A study published in the latest issue of Environmental Geology now confirms that the major source of contamination in the upper part of the aquifer is of agricultural origin. Scientists forecast that, over time, the most mobile pollutants will reach the deepest parts of the aquifer, affecting one of the most important wetland areas in Europe.
The Doñana National Park, which covers 760 km2 and has been awarded UNESCO World Heritage status, could be at risk from progressive ecological damage over coming decades. Manuel Olías Álvarez, from the Department of Geodynamics and Palaeontology at the University of Huelva, and lead author of a new study on agricultural pollution, told SINC that although the movement of subsurface water is very slow, “pollutants such as nitrates will reach the park area” and that, over time, these will affect the deepest parts of the aquifer.
A team of scientists from the universities of Huelva and Cadiz reached this conclusion after studying variations in the quality of subsurface water in the Almonte-Marismas aquifer in Doñana. The hydrogeochemical features of the water (temperature, pH, electrical conductivity, dissolved oxygen and oxidation / reduction potential) show high nitrate and sulphate levels at the aquifer’s surface.

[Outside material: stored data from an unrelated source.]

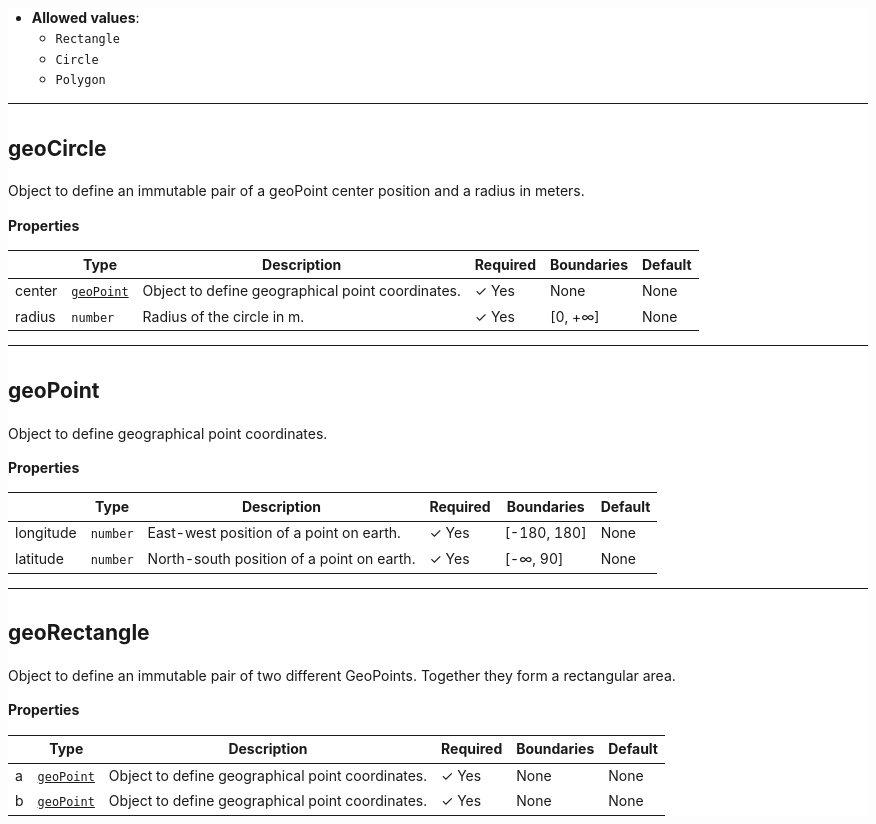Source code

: * **Allowed values**:
   * `Rectangle`
   * `Circle`
   * `Polygon`


---------------------------------------
<a name="reference-geocircle"></a>
## geoCircle

Object to define an immutable pair of a geoPoint center position and a radius in meters.

**Properties**

|   |Type|Description|Required|Boundaries|Default|
|---|---|---|---|---|---|
|center|[`geoPoint`](#reference-geopoint)|Object to define geographical point coordinates.| &#10003; Yes|None|None|
|radius|`number`|Radius of the circle in m.| &#10003; Yes|[0, +$\infty$]|None|



---------------------------------------
<a name="reference-geopoint"></a>
## geoPoint

Object to define geographical point coordinates.

**Properties**

|   |Type|Description|Required|Boundaries|Default|
|---|---|---|---|---|---|
|longitude|`number`|East-west position of a point on earth.| &#10003; Yes|[-180, 180]|None|
|latitude|`number`|North-south position of a point on earth.| &#10003; Yes|[-$\infty$, 90]|None|



---------------------------------------
<a name="reference-georectangle"></a>
## geoRectangle

Object to define an immutable pair of two different GeoPoints. Together they form a rectangular area.

**Properties**

|   |Type|Description|Required|Boundaries|Default|
|---|---|---|---|---|---|
|a|[`geoPoint`](#reference-geopoint)|Object to define geographical point coordinates.| &#10003; Yes|None|None|
|b|[`geoPoint`](#reference-geopoint)|Object to define geographical point coordinates.| &#10003; Yes|None|None|



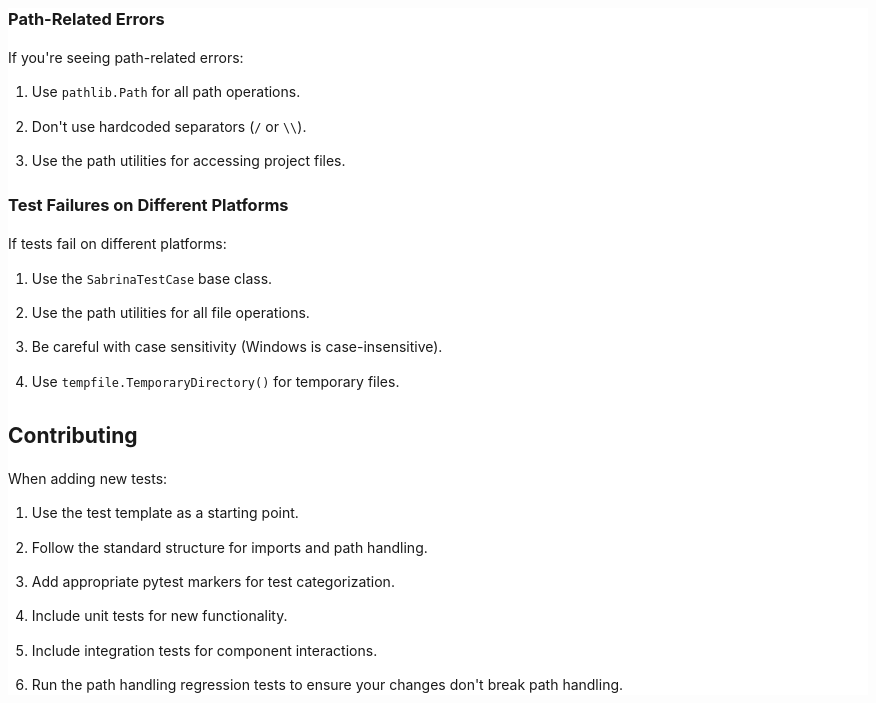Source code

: ### Path-Related Errors

If you're seeing path-related errors:

1. Use `pathlib.Path` for all path operations.

2. Don't use hardcoded separators (`/` or `\\`).

3. Use the path utilities for accessing project files.

### Test Failures on Different Platforms

If tests fail on different platforms:

1. Use the `SabrinaTestCase` base class.

2. Use the path utilities for all file operations.

3. Be careful with case sensitivity (Windows is case-insensitive).

4. Use `tempfile.TemporaryDirectory()` for temporary files.

## Contributing

When adding new tests:

1. Use the test template as a starting point.

2. Follow the standard structure for imports and path handling.

3. Add appropriate pytest markers for test categorization.

4. Include unit tests for new functionality.

5. Include integration tests for component interactions.

6. Run the path handling regression tests to ensure your changes don't break path handling.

In seeking possible anthropogenical (caused by human action) factors influencing the quality of subsurface water, the scientists found that the areas of the aquifer where intensive agriculture is carried out contained the highest concentrations of pollutants. “The water table is very close to the surface and the soil is very sandy and permeable, with very little capacity to retain pollutants, which makes the aquifer very vulnerable,” Olías told SINC.
All the heavy metals found in the subsurface water of the aquifer at above-average concentrations were linked to agricultural pollution. Metals present, such as aluminium, cobalt, chrome and nickel, for example, which had a similar distribution pattern to the sulphates and nitrates, came from fertilisers or pesticides used in traditional agriculture.
The pollutants have been found in the upper part of the aquifer in agricultural areas, but “the subsurface water flows towards deeper areas and the interior of the Doñana National Park (except in the coastal area, where the water flows towards the sea),” the researcher pointed out. The quality of the water in the Almontes-Marismas aquifer is affected by lithological factors, the amount of time it has been present in the aquifer, and agricultural and urban pollution. The sulphates and nitrates, and other trace elements such as bromides, are stratified within the aquifer.
In order to avoid these pollutants increasing still further, the researcher suggests the “only solution” being a change to an organic agricultural model that does not use fertilisers or pesticides, since it is “almost impossible for intensive agriculture not to pollute the aquifer”. The study says that sustainable agriculture is increasingly being carried out in order to limit the concentration of metals, but that “greater efforts are needed to control subsurface water pollution”.
Subsurface water started to be exploited “intensively” for agriculture in the areas surrounding Doñana and to supply the tourist resort of Matalascañas from the 1970s onwards. The research now published highlights numerous other studies that show the alarming impact on the park of the withdrawal of subsurface water. “We are already seeing a large range of changes taking place in some ecosystems near the areas where subsurface water is being most intensively removed,” say the researchers.